Cray XC50

The following Job Prioritisation is set up on Kupe

Queue Job Limit   User Limit  
  Node Wall Time Node Job
NeSI_Merit_research 24 96:00 24 5
NeSI_Subscription 24 96:00 24 5
NeSI_Post_graduate 24 96:00 24 5
NeSI_Proposal 1 30 1 1
NeSI_mDebug 2 30 2 2
NeSI_Collaborator 39 96:00 39 6
NeSI_cDebug 2 30 2 2
NIWA_Research 36 3:00 36 10
NIWA_Core 36 3:00 36 10
NIWA_Optional 36 3:00 36 10

Job and user limits are attached to the account (Project Code). The queues draw from the different allocations. The Scavenge queue limits the jobs to 1 node for 10 minutes. Right now there are no User QoS for Kupe.

Partition  
Operations High priority queue for use with NIWA_Core and NIWA_Optional draws from the NIWA allocation
NeSI Queue that draws from the NeSI allocation.
NIWA_Research Draws from the NIWA allocation and can be requeued by jobs in the Operation queue.
NiWA_forage Draws from the NeSI allocation if available. Jobs can be pre-empted by cancel by jobs in the NeSI queue.
NeSI_forage Draws from the NIWA allocation. Jobs can be pre-empted by cancel to make room for jobs in the Operations or NIWA_Research queue.
Scavenge Draws from both NIWA and NeSI allocation and will only run after all jobs from all higher priority queues. These jobs can be cancelled to make room for jobs submitted to the other queues.
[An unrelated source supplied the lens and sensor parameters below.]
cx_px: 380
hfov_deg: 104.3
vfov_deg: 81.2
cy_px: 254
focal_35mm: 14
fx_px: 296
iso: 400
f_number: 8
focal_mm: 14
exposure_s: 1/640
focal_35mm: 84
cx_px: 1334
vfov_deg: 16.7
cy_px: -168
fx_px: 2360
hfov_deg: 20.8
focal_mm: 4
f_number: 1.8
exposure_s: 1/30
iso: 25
Cray CS500 Multi-Purpose Nodes

Details coming soon.

Queue limits on Kupe

alt-text

Queue limits reflect the NIWA-NeSI allocation and the Merit-Collaboration allocation within the NeSI allocation. The base allocations are NIWA-Only 36 nodes, NeSI-Merit 27 nodes and NeSI Collaborator 41 nodes. An option to allow “NeSI” jobs to spill over into NIWA owned capacity (and vice versa) in each class offers 9 nodes for foraging. With the foraged nodes this brings the allocations to NIWA-only to 45 nodes and NeSI-Merit 31 nodes and NeSI Collaborator 46 nodes. To access the foraged nodes a job indicates that it can be preempted by a forage policy. Available policies include cancel, checkpoint and requeue.
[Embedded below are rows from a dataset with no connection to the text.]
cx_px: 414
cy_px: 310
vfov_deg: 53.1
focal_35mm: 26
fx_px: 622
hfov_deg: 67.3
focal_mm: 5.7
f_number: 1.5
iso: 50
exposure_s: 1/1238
The basic queues are size neutral. User limit cap the size of the job and steer the user toward jobs between broad and narrow. By setting the base wall time limit to 96:00 default jobs being either LN or LB resulting in low queue velocity. Setting a lower default wall time either in the project account or by the user results in higher job velocity. Priority will move jobs of similar size ahead of the lower priority jobs. The gap between the queue limit and the broadest job ensures that narrow jobs have an opportunity to run.

The bottom line is – it is important to request only the resources your job really needs, as this will improve the queue velocity of all jobs.